→ DATA FOR REVIEW:
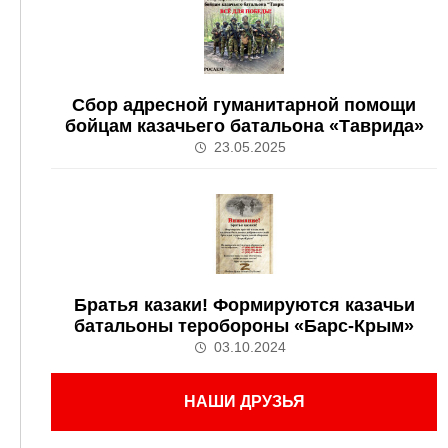
Сбор адресной гуманитарной помощи
бойцам казачьего батальона «Таврида»
23.05.2025
Братья казаки! Формируются казачьи
батальоны теробороны «Барс-Крым»
03.10.2024
НАШИ ДРУЗЬЯ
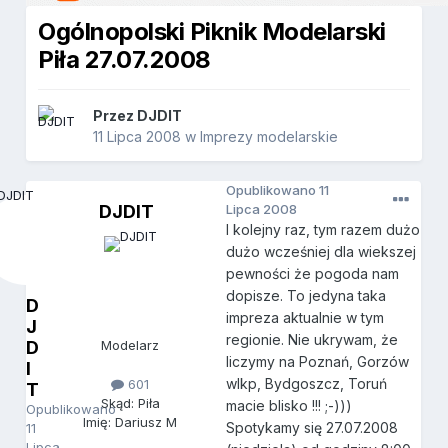
Ogólnopolski Piknik Modelarski
Piła 27.07.2008
Przez
DJDIT
11 Lipca 2008
w
Imprezy modelarskie
Opublikowano
11
DJDIT
Lipca 2008
I kolejny raz, tym razem dużo
dużo wcześniej dla wiekszej
pewności że pogoda nam
dopisze. To jedyna taka
D
impreza aktualnie w tym
J
regionie. Nie ukrywam, że
D
Modelarz
liczymy na Poznań, Gorzów
I
wlkp, Bydgoszcz, Toruń
601
T
Skąd: Piła
macie blisko !!! ;-)))
Opublikowano
Imię: Dariusz M
Spotykamy się 27.07.2008
11
Lipca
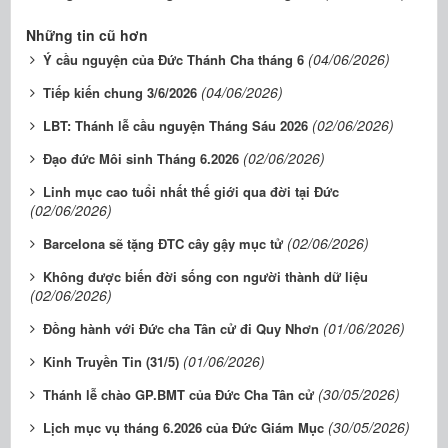
Những tin cũ hơn
(04/06/2026)
Ý cầu nguyện của Đức Thánh Cha tháng 6
(04/06/2026)
Tiếp kiến chung 3/6/2026
(02/06/2026)
LBT: Thánh lễ cầu nguyện Tháng Sáu 2026
(02/06/2026)
Đạo đức Môi sinh Tháng 6.2026
Linh mục cao tuổi nhất thế giới qua đời tại Đức
(02/06/2026)
(02/06/2026)
Barcelona sẽ tặng ĐTC cây gậy mục tử
Không được biến đời sống con người thành dữ liệu
(02/06/2026)
(01/06/2026)
Đồng hành với Đức cha Tân cử đi Quy Nhơn
(01/06/2026)
Kinh Truyền Tin (31/5)
(30/05/2026)
Thánh lễ chào GP.BMT của Đức Cha Tân cử
(30/05/2026)
Lịch mục vụ tháng 6.2026 của Đức Giám Mục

→ EXERCISE REQUIREMENTS: Reproduce the text of all the entries above word for word, omitting the pictures.

→ ANSWER AREA:
Сбор адресной гуманитарной помощи
бойцам казачьего батальона «Таврида»
23.05.2025
Братья казаки! Формируются казачьи
батальоны теробороны «Барс-Крым»
03.10.2024
НАШИ ДРУЗЬЯ
Ogólnopolski Piknik Modelarski
Piła 27.07.2008
Przez
DJDIT
11 Lipca 2008
w
Imprezy modelarskie
Opublikowano
11
DJDIT
Lipca 2008
I kolejny raz, tym razem dużo
dużo wcześniej dla wiekszej
pewności że pogoda nam
dopisze. To jedyna taka
D
impreza aktualnie w tym
J
regionie. Nie ukrywam, że
D
Modelarz
liczymy na Poznań, Gorzów
I
wlkp, Bydgoszcz, Toruń
601
T
Skąd: Piła
macie blisko !!! ;-)))
Opublikowano
Imię: Dariusz M
Spotykamy się 27.07.2008
11
Lipca
Những tin cũ hơn
(04/06/2026)
Ý cầu nguyện của Đức Thánh Cha tháng 6
(04/06/2026)
Tiếp kiến chung 3/6/2026
(02/06/2026)
LBT: Thánh lễ cầu nguyện Tháng Sáu 2026
(02/06/2026)
Đạo đức Môi sinh Tháng 6.2026
Linh mục cao tuổi nhất thế giới qua đời tại Đức
(02/06/2026)
(02/06/2026)
Barcelona sẽ tặng ĐTC cây gậy mục tử
Không được biến đời sống con người thành dữ liệu
(02/06/2026)
(01/06/2026)
Đồng hành với Đức cha Tân cử đi Quy Nhơn
(01/06/2026)
Kinh Truyền Tin (31/5)
(30/05/2026)
Thánh lễ chào GP.BMT của Đức Cha Tân cử
(30/05/2026)
Lịch mục vụ tháng 6.2026 của Đức Giám Mục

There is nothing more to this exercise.